Once we were finally reunited, I realised that, despite spending my every free moment over the preceding fortnight considering every possible permutation of food and fun, I had organised nothing. Worse, I had failed to factor in half term, meaning every cafe, bar and tourist attraction in York was seething; we ate Greek pastries uncomfortably on a wall.

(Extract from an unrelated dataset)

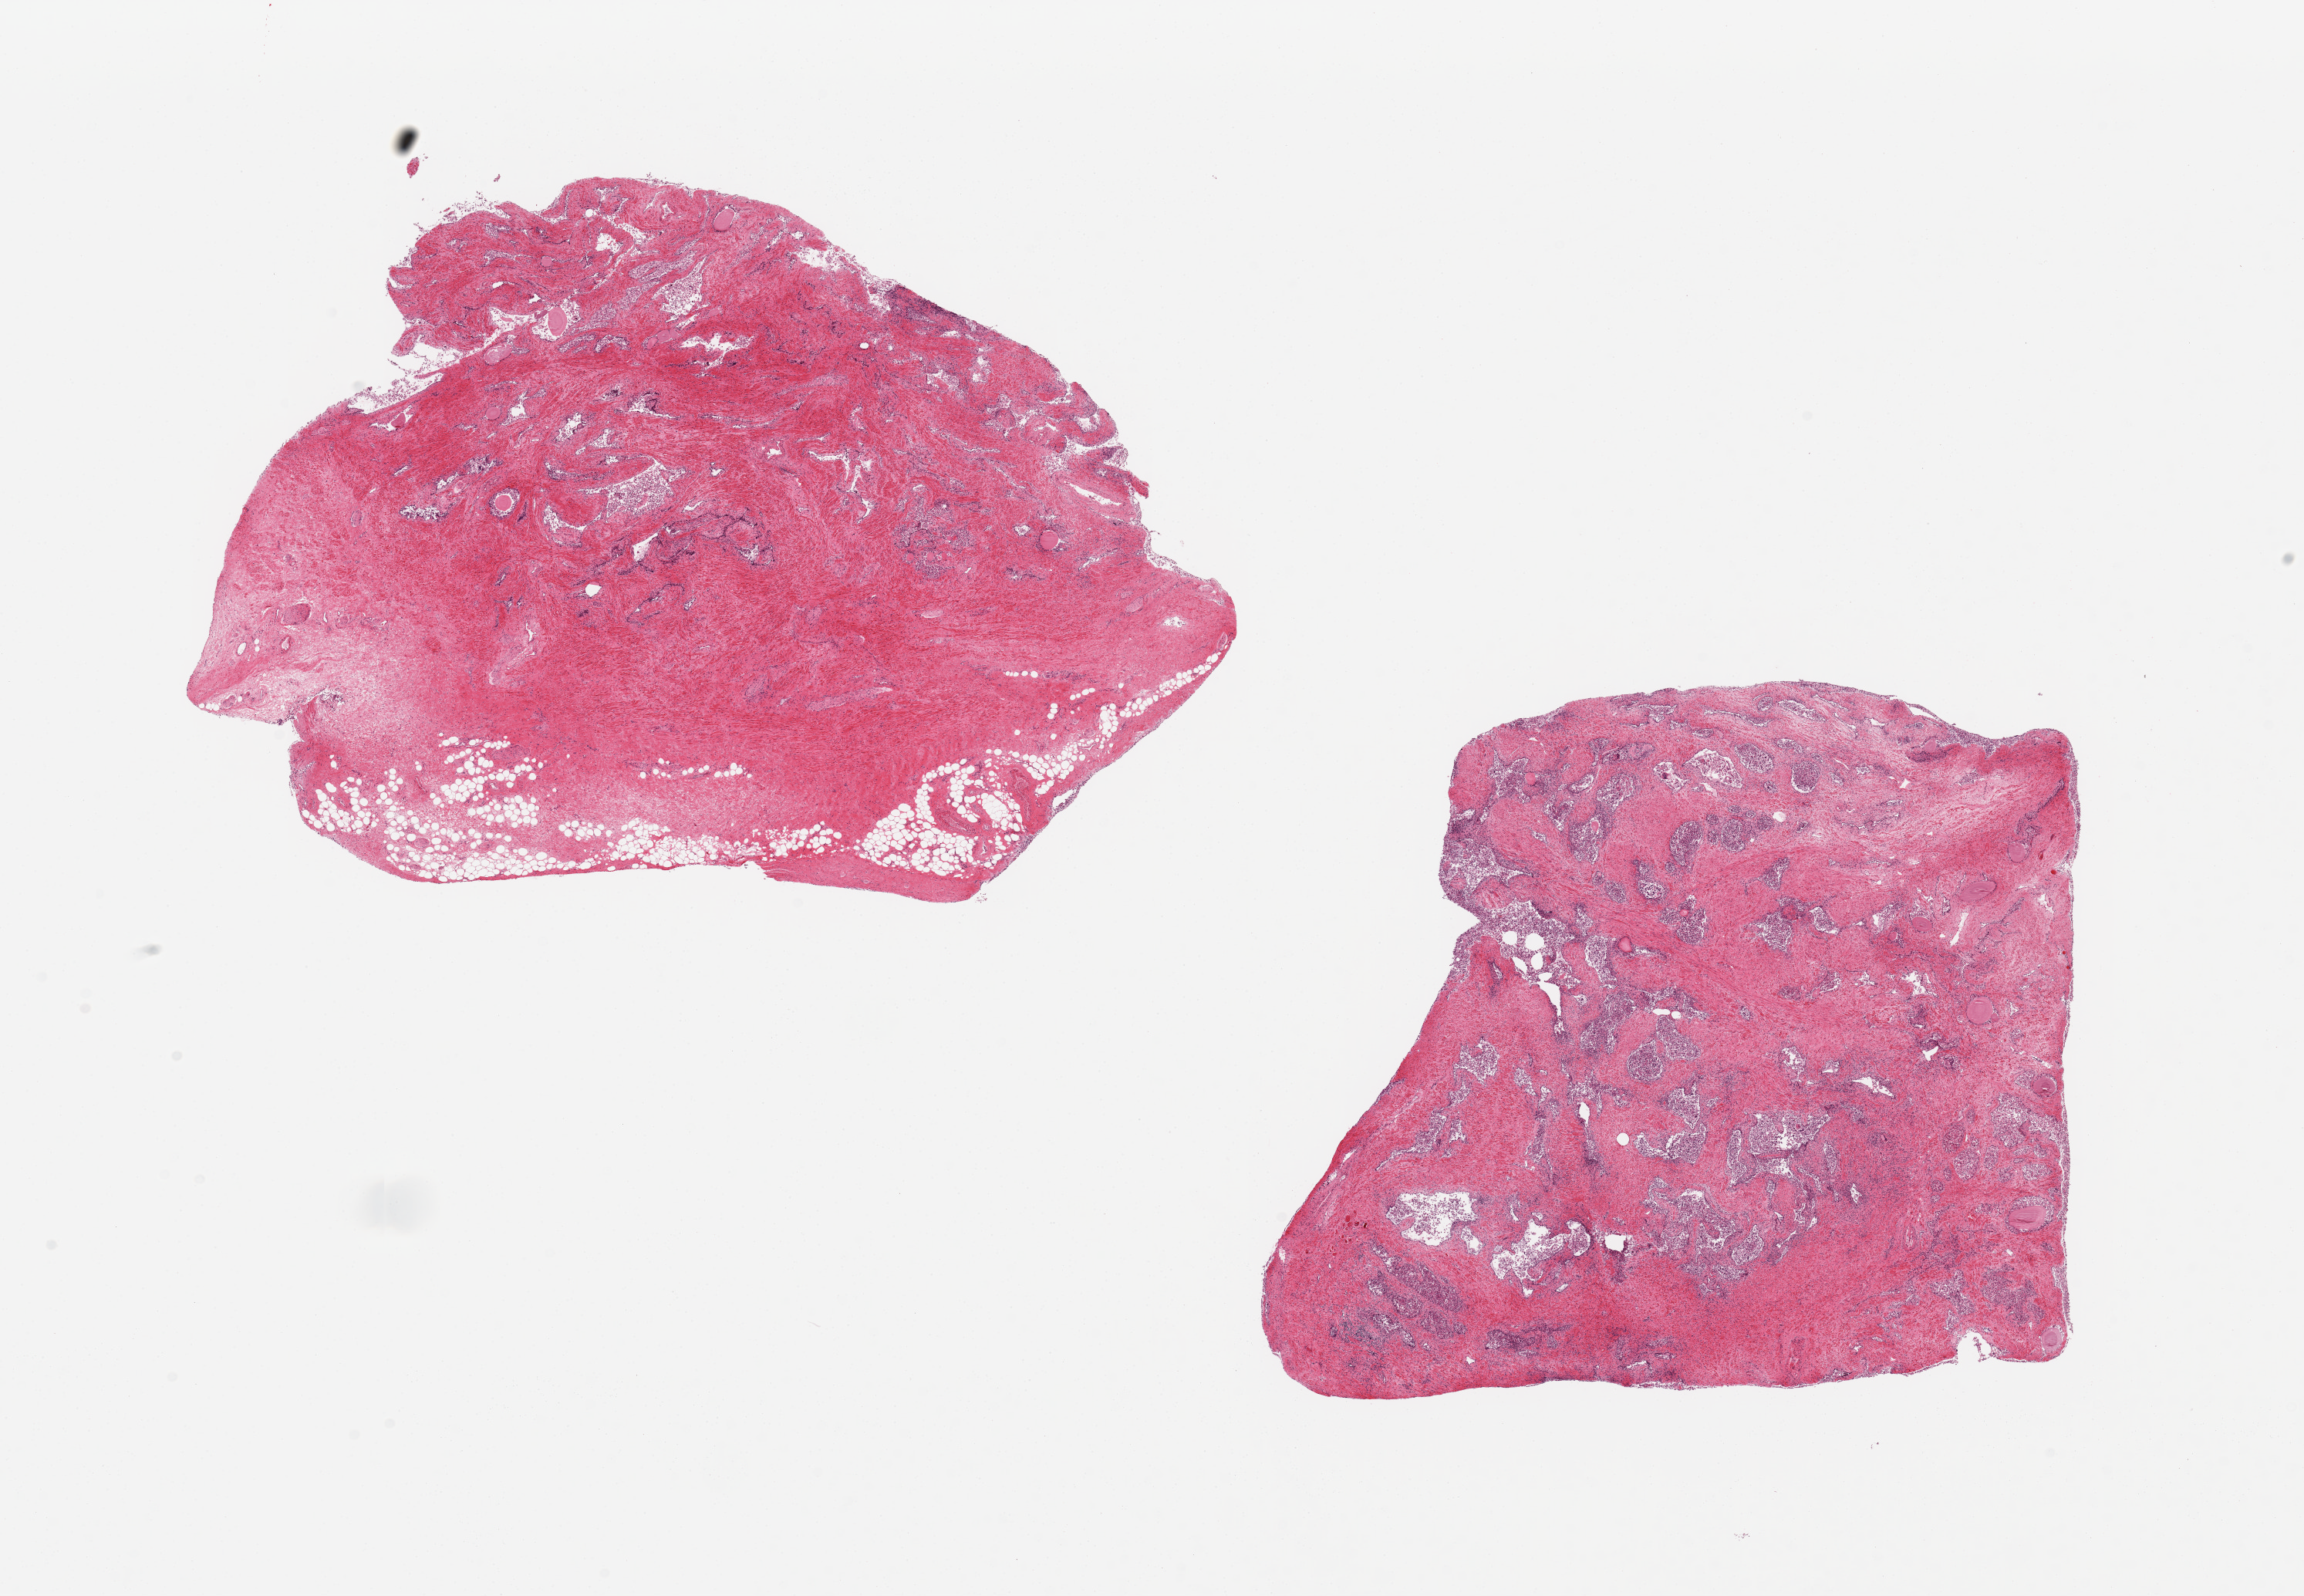
Digitized hematoxylin and eosin (H&E)-stained section, a low-resolution overview of the entire scanned area, about 23.6 x 16.4 mm (acquisition: 20x scan), PAXgene-fixed, paraffin-embedded tissue, target tissue: prostate, tissue donor sample. Donor: male.
Review note (as recorded): 2 pieces, markedly autolyzed glandular component.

The second day – despite our long-nourished fantasy of eating lobster together – I inexplicably drove her for hours through tiny country lanes to look at seabirds from a distance on a wholly lobster-free cliff. She bore this with great fortitude until her hay fever became unbearable. Finally, sitting in the stifling car in a packed car park as a man in a hi-vis tabard shouted repeatedly: “Are you leaving?”, I broke down and cried. “I have given you a terrible time,” I wept, unhelpfully. “Those puffins are miles away! Yorkshire plants are murdering you! I’m a horrible host!”

Thankfully, she is a wise and compassionate soul. “None of us are very good with people yet,” she reassured me, laughing. It’s true. We need to be socialised again, like puppies: calmly, with treats. For the rest of her visit, we stuck to quiet sitting at home; possibly the one thing we can all still master with confidence.